Apparently, Ted Kennedy viewed Yuri Andropov, that notorious KGB disinformation master who had become arguably the Soviet Union’s dirtiest leader since Stalin, as an honest broker, a potential partner against the supposedly dangerous anti-Communist Ronald Reagan. As Chebrikov noted, “Kennedy is very impressed with the activities of Y. V. Andropov and other Soviet leaders,” admiring “their commitment to heal international affairs” and to “improve mutual understandings between peoples.” Senator Kennedy was approaching the Soviets with this proposal because they could “root out the threat of nuclear war,” “improve Soviet-American relations,” and “define the safety for the world.”

The memo concluded with a discussion of Ted Kennedy’s political prospects, mentioning that the senator “wants to run for president in 1988” but also “does not discount that during the 1984 campaign, the Democratic party may officially turn to him to lead the fight against the Republicans.” Chebrikov also reported that Kennedy “underscored that he eagerly awaits a reply to his appeal.”

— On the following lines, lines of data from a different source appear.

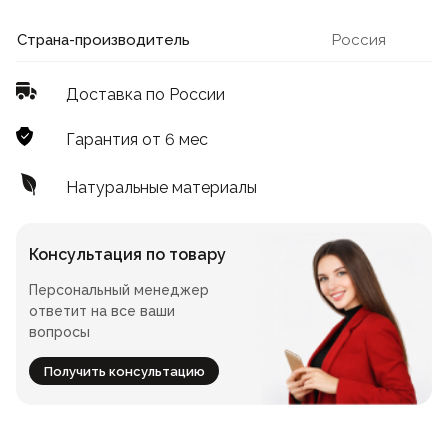
Лофт
Для летнего кафе
Страна-производитель
Россия
Для фудкорта
Доставка по России
Лофт
Конференц-столы
Гарантия от 6 мес
Для общепита
Квадратные
Натуральные материалы
На одной ножке
Консультация по товару
Персональный менеджер
Для гостиниц
ответит на все ваши
вопросы
Получить консультацию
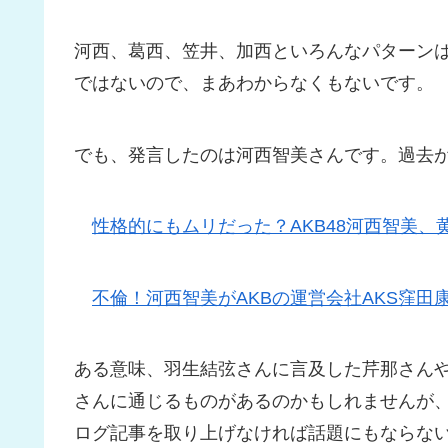
河西、葛西、笠井、加西といろんなパターン
ではないので、まあわからなくもないです。
でも、発言したのは河西智美さんです。過去
性格的にもムリだった？AKB48河西智美、
不倫！河西智美がAKBの運営会社AKS窪田
ある意味、羽生結弦さんに言及した芹那さん
さんに通じるものがあるのかもしれませんが
ログ記事を取り上げなければ話題にもならな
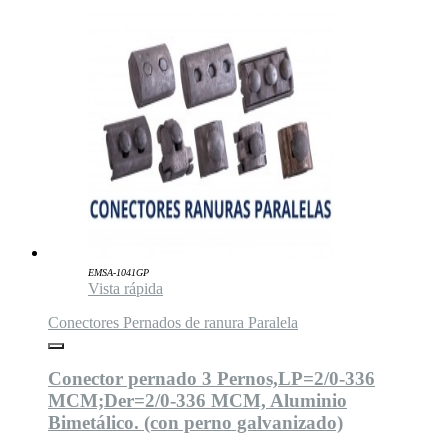
EMSA-1041GP
Vista rápida
Conectores Pernados de ranura Paralela
Conector pernado 3 Pernos,LP=2/0-336
MCM;Der=2/0-336 MCM, Aluminio
Bimetálico. (con perno galvanizado)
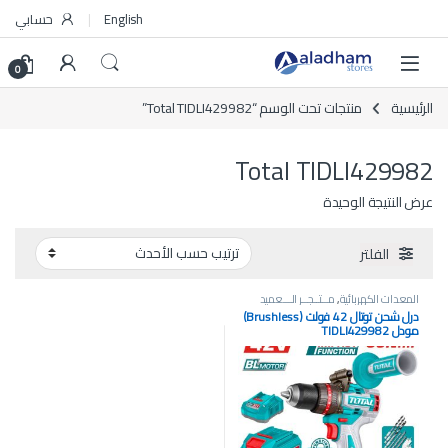
Skip to navigatio
Skip to conten
English
حسابي
0
الرئيسية
منتجات تحت الوسم “Total TIDLI429982”
Total TIDLI429982
عرض النتيجة الوحيدة
الفلتر
المعدات الكهربائية
,
مــتــجــر الـــعميد
درل شحن توتال 42 فولت (Brushless)
مودل TIDLI429982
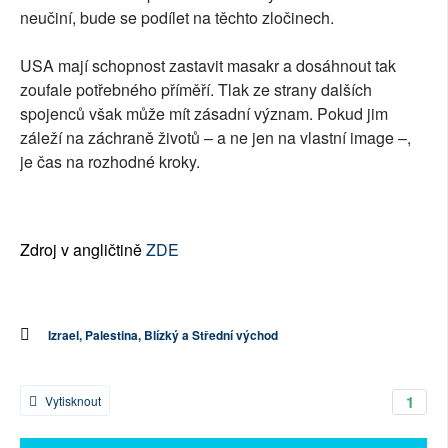
neučiní, bude se podílet na těchto zločinech.
USA mají schopnost zastavit masakr a dosáhnout tak
zoufale potřebného příměří. Tlak ze strany dalších
spojenců však může mít zásadní význam. Pokud jim
záleží na záchraně životů – a ne jen na vlastní image –,
je čas na rozhodné kroky.
Zdroj v angličtině
ZDE
Izrael, Palestina, Blízký a Střední východ
1
Vytisknout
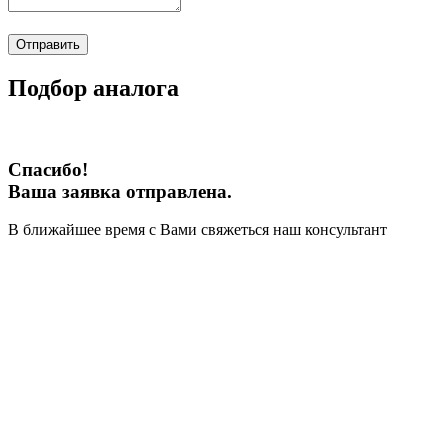
Отправить
Подбор аналога
Спасибо!
Ваша заявка отправлена.
В ближайшее время с Вами свяжеться наш консультант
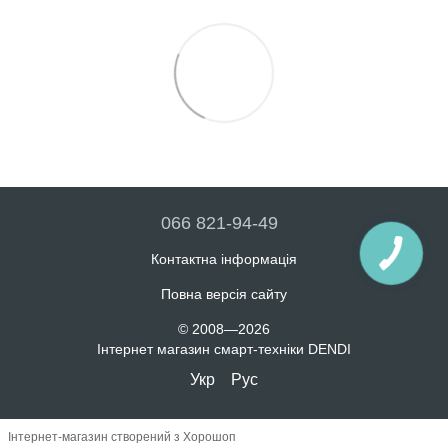
066 821-94-49
Контактна інформація
Повна версія сайту
© 2008—2026
Інтернет магазин смарт-техніки DENDI
Укр
Рус
Інтернет-магазин створений з Хорошоп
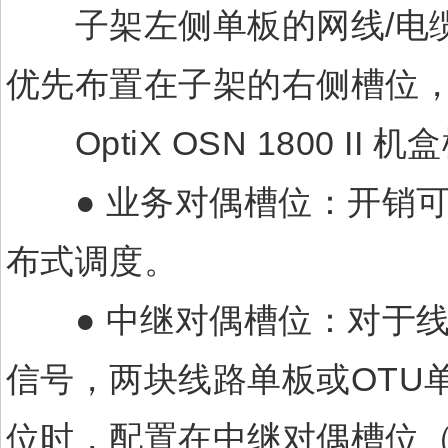
子架左侧单板的网线/电缆
优先布置在子架的右侧槽位
OptiX OSN 1800 II 
● 业务对偶槽位：开销可
布式调度。
● 中继对偶槽位：对于线路
信号，两块线路单板或OTU
位时，配置在中继对偶槽位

So according to this confidential memo from the head of the KGB to the leader of the Soviet Union, Senator Ted Kennedy had secretly approached a foreign government—an abusive regime with which the United States had been engaged in a Cold War for nearly forty years—in an effort to “counter” the policies of the president of the United States and to weaken that president’s political standing. This is shocking.

It is not clear what happened after Andropov digested the memo. Sadly, reporters never attempted to fill in the blanks by asking some basic questions of Kennedy. American journalists flatly refused to cover the story in the decades since the Times of London first mentioned the KGB document in February 1992. That remained the case even though Kennedy’s office never denied the legitimacy of the document.

The partisan American press chose not to report on an episode that would embarrass a politician frequently hailed as “the Senate’s last lion.”


Paul Kengor is the bestselling author of Dupes: How America’s Adversaries Have Manipulated Progressives for a Century, from which this article is adapted. Dr. Kengor, professor of political science at Grove City College, is also the author of A Pope and a President, God and Ronald Reagan, and other books.